PASSAGE SHOWN:
■ ■ ■ ■ ■

Film Capsules

In theaters this week

The Big Year (PG)

"Only Americans can turn birding into a competition," remarks a British birdwatcher in this uncommonly gentle comedy about the compulsive quest of three men to win the North American Big Year, a contest to spot the most bird species in one year. Brad (Jack Black), a software engineer who can recognize any bird by its song, teams up with Stu (Steve Martin), a wealthy CEO and fellow obsessive, to topple the reigning champ: the cocky, underhanded Kenny Bostwick (Owen Wilson) from his perch. The movie follows the contenders as they travel the continent, spending thousands of dollars and enduring storms, mosquitoes, rats, and risky helicopter flights to catch glimpses of the pink-footed goose, the crested myna, and other rare species in pursuit of their goal. The humor is a bit too larkish, but the story gracefully weaves the men's migrations with their personal lives: Brad's rapprochement with his initially disapproving father, Stu gathering the courage to finally retire, and Kenny's neglect of his pretty wife to trail the snowy owl and defend his title. — Pamela Zoslov

50/50 (R) — Adam (Joseph Gordon-Levitt), a 27-year-old news radio producer, finds out that his persistent back pain is actually a rare spinal tumor with a 50 percent survival rate. With the help of a sweet but inexperienced therapist-in-training, he begins the steps to dealing with his cancer. The people around him deal with it differently — especially his best friend (Seth Rogen), who uses his pal's illness to get laid. Gordon-Levitt gets to show off what a great actor he's become. One of the year's best movies. (Gallucci)

■ ■ ■ ■ ■

INPUT DATA:
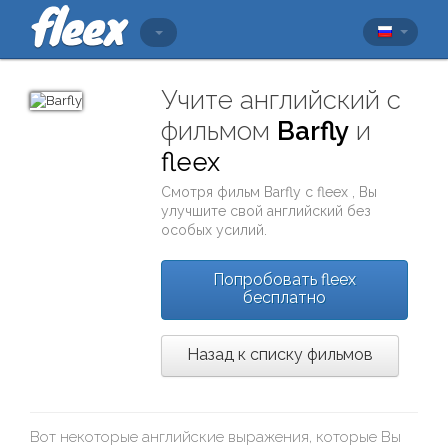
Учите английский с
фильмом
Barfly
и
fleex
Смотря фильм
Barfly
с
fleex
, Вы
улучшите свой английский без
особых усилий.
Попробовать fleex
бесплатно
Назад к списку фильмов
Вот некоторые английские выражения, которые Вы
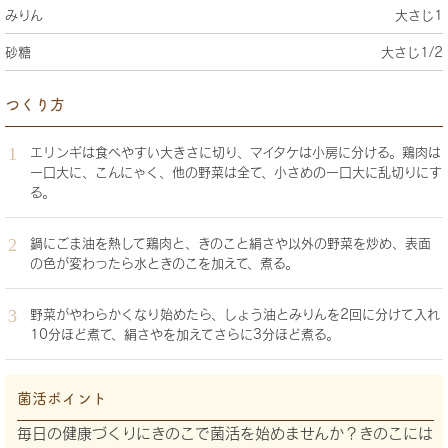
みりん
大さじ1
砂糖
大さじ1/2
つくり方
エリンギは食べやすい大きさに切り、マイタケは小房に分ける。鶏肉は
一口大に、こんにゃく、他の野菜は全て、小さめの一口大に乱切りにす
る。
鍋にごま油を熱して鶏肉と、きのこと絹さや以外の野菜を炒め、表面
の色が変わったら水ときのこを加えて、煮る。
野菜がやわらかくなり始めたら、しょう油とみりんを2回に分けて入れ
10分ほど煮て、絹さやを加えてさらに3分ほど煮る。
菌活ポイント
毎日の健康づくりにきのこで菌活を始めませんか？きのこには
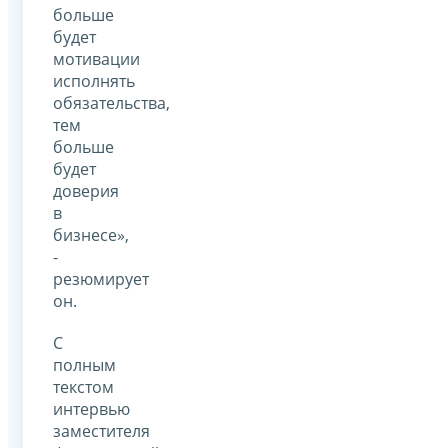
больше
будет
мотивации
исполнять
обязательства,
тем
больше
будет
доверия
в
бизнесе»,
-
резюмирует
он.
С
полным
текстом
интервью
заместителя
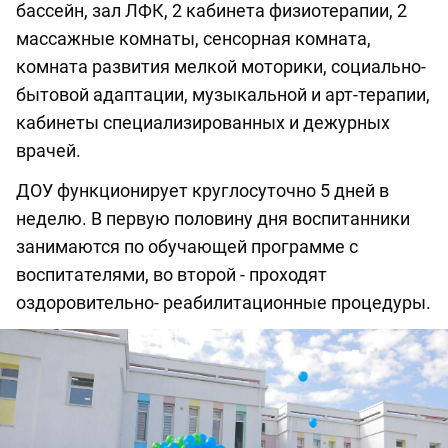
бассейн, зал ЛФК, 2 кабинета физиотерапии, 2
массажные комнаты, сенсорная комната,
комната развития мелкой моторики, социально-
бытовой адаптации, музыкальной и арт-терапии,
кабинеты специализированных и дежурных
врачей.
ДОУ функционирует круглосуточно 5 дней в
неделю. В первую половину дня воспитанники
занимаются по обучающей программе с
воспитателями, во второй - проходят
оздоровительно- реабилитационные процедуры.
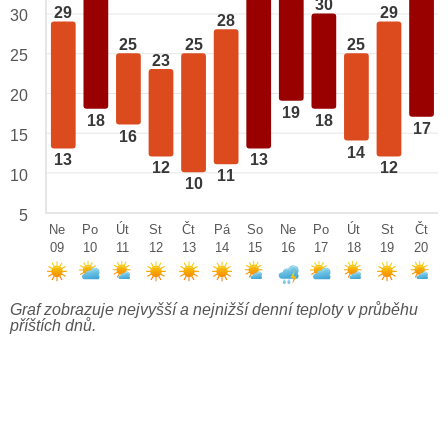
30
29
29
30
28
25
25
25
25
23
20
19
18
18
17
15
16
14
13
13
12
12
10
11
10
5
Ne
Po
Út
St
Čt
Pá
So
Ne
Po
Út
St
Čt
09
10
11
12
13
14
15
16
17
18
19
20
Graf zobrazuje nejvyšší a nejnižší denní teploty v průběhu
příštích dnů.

■ ■ ■ ■ ■

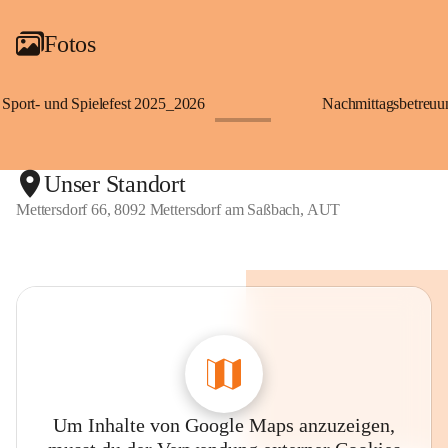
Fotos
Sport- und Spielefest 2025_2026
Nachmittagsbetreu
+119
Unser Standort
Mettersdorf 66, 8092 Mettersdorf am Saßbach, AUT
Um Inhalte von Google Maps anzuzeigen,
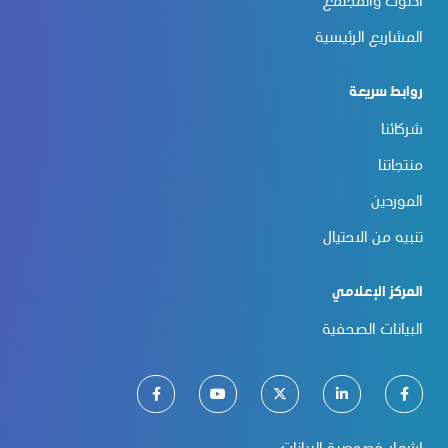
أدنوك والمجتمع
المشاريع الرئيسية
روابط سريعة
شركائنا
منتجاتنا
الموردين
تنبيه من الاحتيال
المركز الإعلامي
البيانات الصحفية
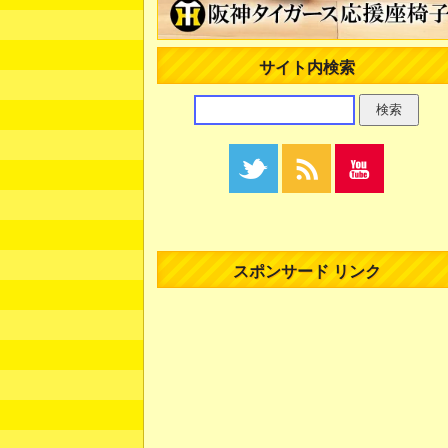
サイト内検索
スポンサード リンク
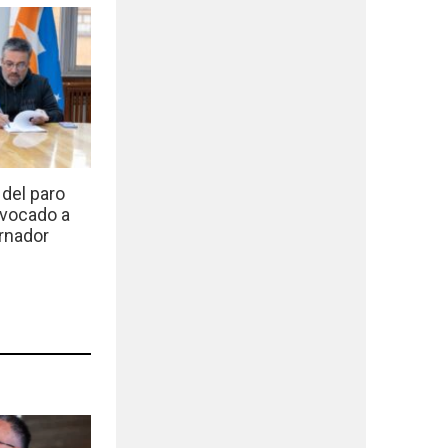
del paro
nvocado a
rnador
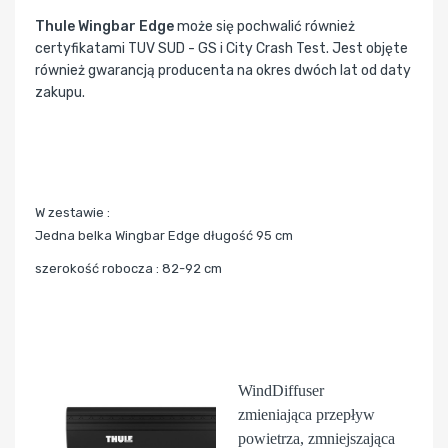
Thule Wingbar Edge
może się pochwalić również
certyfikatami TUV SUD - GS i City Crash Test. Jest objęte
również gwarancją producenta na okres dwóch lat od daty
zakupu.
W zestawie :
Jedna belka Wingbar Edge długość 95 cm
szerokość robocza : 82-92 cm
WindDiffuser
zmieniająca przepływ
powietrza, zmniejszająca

■ ■ ■ ■ ■

EXERCISE TASKS:
- A) In the film capsules, rewrite the passage between "50/50 (R) —" and "best movies. (Gallucci)", inclusive, replacing "Adam" with "Ethan".
- B) Write what comes next in the film capsules, starting after the last sentence shown.

RESULTS:
- A)
50/50 (R) — Ethan (Joseph Gordon-Levitt), a 27-year-old news radio producer, finds out that his persistent back pain is actually a rare spinal tumor with a 50 percent survival rate. With the help of a sweet but inexperienced therapist-in-training, he begins the steps to dealing with his cancer. The people around him deal with it differently — especially his best friend (Seth Rogen), who uses his pal's illness to get laid. Gordon-Levitt gets to show off what a great actor he's become. One of the year's best movies. (Gallucci)

- B)
Footloose (PG-13) — Leaving aside the question of whether there was a burning need to remake the 27-year-old dance hit, this slavishly faithful reboot is pretty solid tweener and nostalgist bait. Newcomer Kenny Wormald acquits himself nicely in the old Kevin Bacon role of big-city rebel-without-a-clue Ren MacCormack. After being forcibly relocated to fictitious Bomont, Tennessee, good-bad-boy Ren shakes things up by crushing on the local pastor's hot-to-boogie daughter and crusading to overturn a WTF? law that bans loud music and teen dancing. Director Craig Brewer's (Hustle and Flow, Black Snake Moan) predilection for the flavorsome and mostly integrated culture of the New South ensures that the movie never gets too synthetic or sanitized, while still being a tad less edgy than the original. (Milan Paurich)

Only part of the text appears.